# Question about "awk"



## simX (Jul 11, 2002)

How do I get awk to split a string after/before a certain character?

For example, if I have the string "9+(8+9+(6+4))", I want awk to split it into "9+", "(8+9+", "(6+4)", ")".... that is, I want awk to split the string BEFORE an open parenthesis, and AFTER a close parenthesis.

How would I accomplish that?  Of course, I want it to output to standard out (Terminal window), so that I can use this command in an AppleScript.

Another question: if I have a string like "3982ldlsieK3829", how would I have awk split the string after the first string of numbers?  I don't want it to split after each number, but after each string of numbers.  I also don't want it to split up the letters.  The result from the above string should be "3982","ldlsieK","3829" (on different lines, of course).

Thanks for any help!


----------



## howardm4 (Jul 11, 2002)

Stored data entries

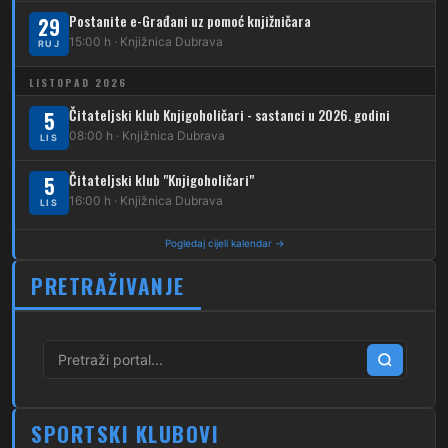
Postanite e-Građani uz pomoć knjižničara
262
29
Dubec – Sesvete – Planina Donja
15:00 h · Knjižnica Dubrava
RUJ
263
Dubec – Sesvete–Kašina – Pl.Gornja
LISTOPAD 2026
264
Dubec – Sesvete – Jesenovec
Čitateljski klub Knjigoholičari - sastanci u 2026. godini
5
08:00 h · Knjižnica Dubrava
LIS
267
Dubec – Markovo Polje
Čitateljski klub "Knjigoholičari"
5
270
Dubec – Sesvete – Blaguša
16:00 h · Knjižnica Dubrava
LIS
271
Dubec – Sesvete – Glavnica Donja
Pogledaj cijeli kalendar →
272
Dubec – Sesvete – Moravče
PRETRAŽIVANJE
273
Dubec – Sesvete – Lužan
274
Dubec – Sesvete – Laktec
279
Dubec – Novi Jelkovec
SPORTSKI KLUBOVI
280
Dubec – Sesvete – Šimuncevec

...

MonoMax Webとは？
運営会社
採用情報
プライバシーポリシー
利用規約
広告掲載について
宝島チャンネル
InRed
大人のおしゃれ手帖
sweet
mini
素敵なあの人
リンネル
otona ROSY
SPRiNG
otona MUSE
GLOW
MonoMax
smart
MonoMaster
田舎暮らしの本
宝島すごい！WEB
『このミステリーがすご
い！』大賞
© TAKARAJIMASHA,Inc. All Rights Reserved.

--

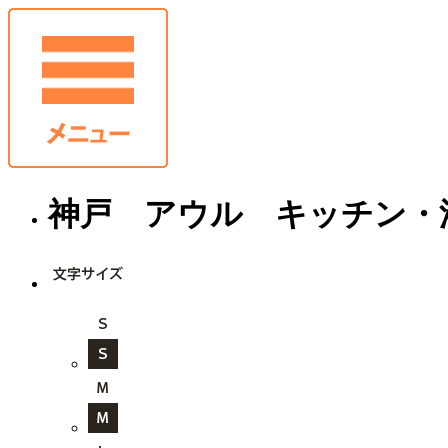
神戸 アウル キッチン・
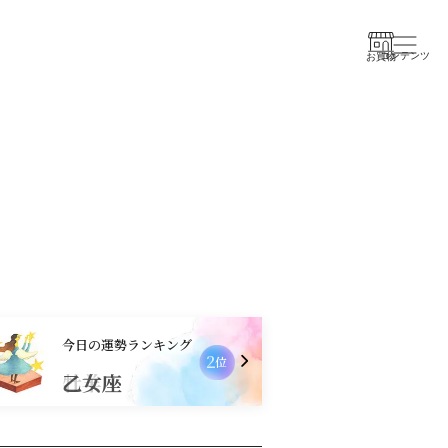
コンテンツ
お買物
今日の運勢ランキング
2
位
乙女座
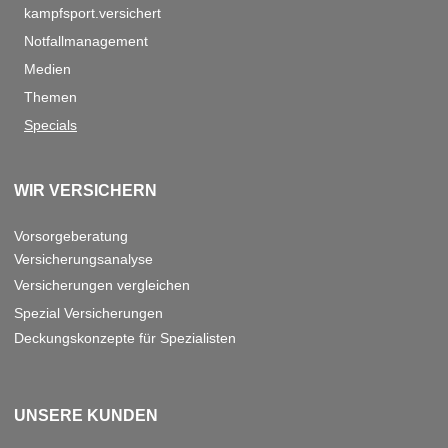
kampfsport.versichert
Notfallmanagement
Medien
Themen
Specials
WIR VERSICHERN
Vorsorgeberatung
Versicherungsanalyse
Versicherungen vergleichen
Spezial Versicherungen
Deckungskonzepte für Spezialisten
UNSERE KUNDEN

* [JOB 1]
In the awk forum thread, what result does simX want when splitting the string "3982ldlsieK3829"?
* [JOB 2]
Carry on the awk forum thread from where it stops.

* [ANSWER 1]
"3982", "ldlsieK" and "3829", each on its own line.

* [ANSWER 2]
in perl (a superior language IMO) it'd be
something like (I'm sure this could be 
optimized more but this is just off my
head):

$_ = '9+(8+9+(6+4))';
@list = split("", $_);

foreach (@list) {
  if (/\(/) {
    print "$string\n";
    $string = '(';
    next;
  }
  elsif (/\)/) {
    print "$string)\n";
    undef $string;
    next;
  }
  else {
    $string .= $_;    
  }
}


you could do something like:
 @list = split(/[\(\)]/, $_);

  foreach (@list) {
    print "$_\n";
  }

but, as usual, split tends to eat the
character(s) that are the split basis so
that wouldn't do what you want.

If the object you're trying to split up
is always of the same structure but just
the numbers are different, then it becomes
a much different problem.

the last one would be

$oddstring = '1234abcD6789';
($a, $b, $c) = ($oddstring =~ /(\d+)([a-z]+)(\d+)/i);

(this lame software ate all my indentation!)


----------



## simX (Jul 11, 2002)

Haha... funny that you mention perl, because this WAS eventually going to be a CGI script.. I just wanted to understand how to do it first with UNIX, so that I could formulate how to do it in perl.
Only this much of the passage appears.